The case of the prosecution cannot be thrown on account of the gross negligence and apathy of the Medical Officer Dr. C.N. Tewari who had performed autopsy on the dead body of Sri Pyara Singh. Since the Medical Officer Dr. C.N. Tewari had conducted in a manner not befitting the medical profession and prepared post mortem report against facts for reasons best known to him and was negligent in his duty in ascertaining the injuries on the body of the deceased, hence it is just and proper that the Director General, Medical health U.P. be informed in this regard for taking necessary action and for eradicating such practices in future.” (Emphasis supplied)

       the medical expert not only breached the requirement of adherence to professional standards but also became instrumental in preparing a document which, ex facie, was incorrect and stood falsified by the unimpeachable evidence of eye witnesses placed by the prosecution on record. Also, in the same case, the Court, while referring to the decision in Ram Bihari Yadav and Others v. State of Bihar & Ors. [(1995) 6 SCC 31] noticed that if primacy is given to such designed or negligent investigation, to the omission or lapses by perfunctory investigation or omissions, the faith and confidence of the people would be shaken not only in the law enforcement agency but also in the administration of justice.
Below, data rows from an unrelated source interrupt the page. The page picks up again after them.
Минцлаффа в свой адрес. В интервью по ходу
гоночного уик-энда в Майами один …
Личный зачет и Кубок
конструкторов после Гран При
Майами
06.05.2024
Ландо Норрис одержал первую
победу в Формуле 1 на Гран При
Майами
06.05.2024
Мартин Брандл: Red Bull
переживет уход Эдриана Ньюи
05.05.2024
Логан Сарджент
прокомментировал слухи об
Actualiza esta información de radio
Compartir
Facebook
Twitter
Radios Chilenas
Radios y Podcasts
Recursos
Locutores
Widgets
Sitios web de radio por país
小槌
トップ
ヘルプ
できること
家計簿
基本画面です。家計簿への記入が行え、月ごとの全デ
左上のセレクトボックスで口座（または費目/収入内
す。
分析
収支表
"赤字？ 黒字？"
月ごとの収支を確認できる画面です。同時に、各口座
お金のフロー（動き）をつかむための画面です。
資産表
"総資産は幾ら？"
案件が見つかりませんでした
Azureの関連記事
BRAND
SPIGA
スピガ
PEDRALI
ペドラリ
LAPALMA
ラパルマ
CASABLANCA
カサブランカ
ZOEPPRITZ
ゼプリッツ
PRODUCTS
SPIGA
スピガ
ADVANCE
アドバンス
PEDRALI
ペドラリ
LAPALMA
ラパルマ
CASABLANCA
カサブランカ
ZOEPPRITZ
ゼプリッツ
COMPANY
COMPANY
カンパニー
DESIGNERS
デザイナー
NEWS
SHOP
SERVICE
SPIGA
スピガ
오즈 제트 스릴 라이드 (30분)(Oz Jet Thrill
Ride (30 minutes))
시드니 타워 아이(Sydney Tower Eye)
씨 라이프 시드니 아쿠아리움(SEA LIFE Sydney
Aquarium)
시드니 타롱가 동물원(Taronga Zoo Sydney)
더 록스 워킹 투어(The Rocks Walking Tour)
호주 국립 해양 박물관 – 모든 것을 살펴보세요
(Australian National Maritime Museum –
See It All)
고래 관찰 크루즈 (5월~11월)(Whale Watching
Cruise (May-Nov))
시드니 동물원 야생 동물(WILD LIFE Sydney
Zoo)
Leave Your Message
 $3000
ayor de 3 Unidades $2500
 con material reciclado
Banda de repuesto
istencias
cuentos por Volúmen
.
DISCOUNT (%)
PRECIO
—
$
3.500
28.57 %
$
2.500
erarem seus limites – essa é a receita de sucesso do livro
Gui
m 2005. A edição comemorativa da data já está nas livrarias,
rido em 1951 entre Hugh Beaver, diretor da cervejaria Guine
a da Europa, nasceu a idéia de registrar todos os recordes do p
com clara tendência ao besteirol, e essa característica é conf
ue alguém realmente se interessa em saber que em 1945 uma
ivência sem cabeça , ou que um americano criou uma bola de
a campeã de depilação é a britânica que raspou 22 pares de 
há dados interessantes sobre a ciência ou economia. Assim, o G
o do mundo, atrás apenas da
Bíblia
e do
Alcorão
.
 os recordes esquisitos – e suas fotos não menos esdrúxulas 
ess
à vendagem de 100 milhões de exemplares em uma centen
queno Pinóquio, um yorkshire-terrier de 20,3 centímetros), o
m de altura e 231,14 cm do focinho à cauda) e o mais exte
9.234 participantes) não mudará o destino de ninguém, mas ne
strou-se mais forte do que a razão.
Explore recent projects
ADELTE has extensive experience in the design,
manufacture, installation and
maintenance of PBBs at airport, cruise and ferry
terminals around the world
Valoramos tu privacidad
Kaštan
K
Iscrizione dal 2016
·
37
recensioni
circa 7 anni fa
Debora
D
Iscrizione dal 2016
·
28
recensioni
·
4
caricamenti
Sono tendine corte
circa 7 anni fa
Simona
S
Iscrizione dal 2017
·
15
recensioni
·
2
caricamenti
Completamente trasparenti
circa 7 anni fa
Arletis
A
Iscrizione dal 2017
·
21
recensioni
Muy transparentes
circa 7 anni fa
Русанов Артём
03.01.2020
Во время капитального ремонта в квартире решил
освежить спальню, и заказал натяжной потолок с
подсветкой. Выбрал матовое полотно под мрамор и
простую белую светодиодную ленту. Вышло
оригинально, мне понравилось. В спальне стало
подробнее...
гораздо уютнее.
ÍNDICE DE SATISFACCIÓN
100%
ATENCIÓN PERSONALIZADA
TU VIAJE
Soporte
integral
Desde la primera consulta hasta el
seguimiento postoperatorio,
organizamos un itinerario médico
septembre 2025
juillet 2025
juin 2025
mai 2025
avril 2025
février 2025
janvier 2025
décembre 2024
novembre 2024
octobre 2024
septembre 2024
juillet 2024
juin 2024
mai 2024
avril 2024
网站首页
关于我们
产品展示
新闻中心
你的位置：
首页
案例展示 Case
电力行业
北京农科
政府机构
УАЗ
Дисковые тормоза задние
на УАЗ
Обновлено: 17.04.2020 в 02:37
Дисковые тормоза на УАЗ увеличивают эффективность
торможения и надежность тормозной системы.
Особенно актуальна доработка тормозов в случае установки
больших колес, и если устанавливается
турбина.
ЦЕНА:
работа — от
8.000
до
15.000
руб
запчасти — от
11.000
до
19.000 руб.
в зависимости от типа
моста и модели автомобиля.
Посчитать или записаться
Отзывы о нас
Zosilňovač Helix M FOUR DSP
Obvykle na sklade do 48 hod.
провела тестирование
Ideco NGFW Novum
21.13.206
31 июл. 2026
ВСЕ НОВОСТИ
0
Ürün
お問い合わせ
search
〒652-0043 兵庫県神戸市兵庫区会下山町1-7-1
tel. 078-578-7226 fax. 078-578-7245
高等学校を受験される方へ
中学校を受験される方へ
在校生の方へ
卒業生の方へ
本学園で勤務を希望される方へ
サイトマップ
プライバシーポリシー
 Reiterating the above principle, this Court in the case of National Human Rights Commission v. State of Gujarat [(2009) 6 SCC 767], held as under:

“The concept of fair trial entails familiar triangulation of interests of the accused, the victim and the society and it is the community that acts through the State and prosecuting agencies. Interest of society is not to be treated completely with disdain and as persona non grata. The courts have always been considered to have an overriding duty to maintain public confidence in the administration of justice—often referred to as the duty to vindicate and uphold the ‘majesty of the law’. Due administration of justice has always been viewed as a continuous process, not confined to determination of the particular case, protecting its ability to function as a court of law in the future as in the case before it. If a criminal court is to be an effective instrument in dispensing justice, the Presiding Judge must cease to be a spectator and a mere recording machine by becoming a participant in the trial evincing intelligence, active interest and elicit all relevant materials necessary for reaching the correct conclusion, to find out the truth, and administer justice with fairness and impartiality both to the parties and to the community it serves. The courts administering criminal justice cannot turn a blind eye to vexatious or oppressive conduct that has occurred in relation to proceedings, even if a fair trial is still possible, except at the risk of undermining the fair name and standing of the judges as impartial and independent adjudicators.”

and hence, there should not be any undue anxiety to only protect the interest of the accused. That would be unfair, as noted above, to the needs of the society. On the contrary, efforts should be to ensure fair trial where the accused and the prosecution both get a fair deal.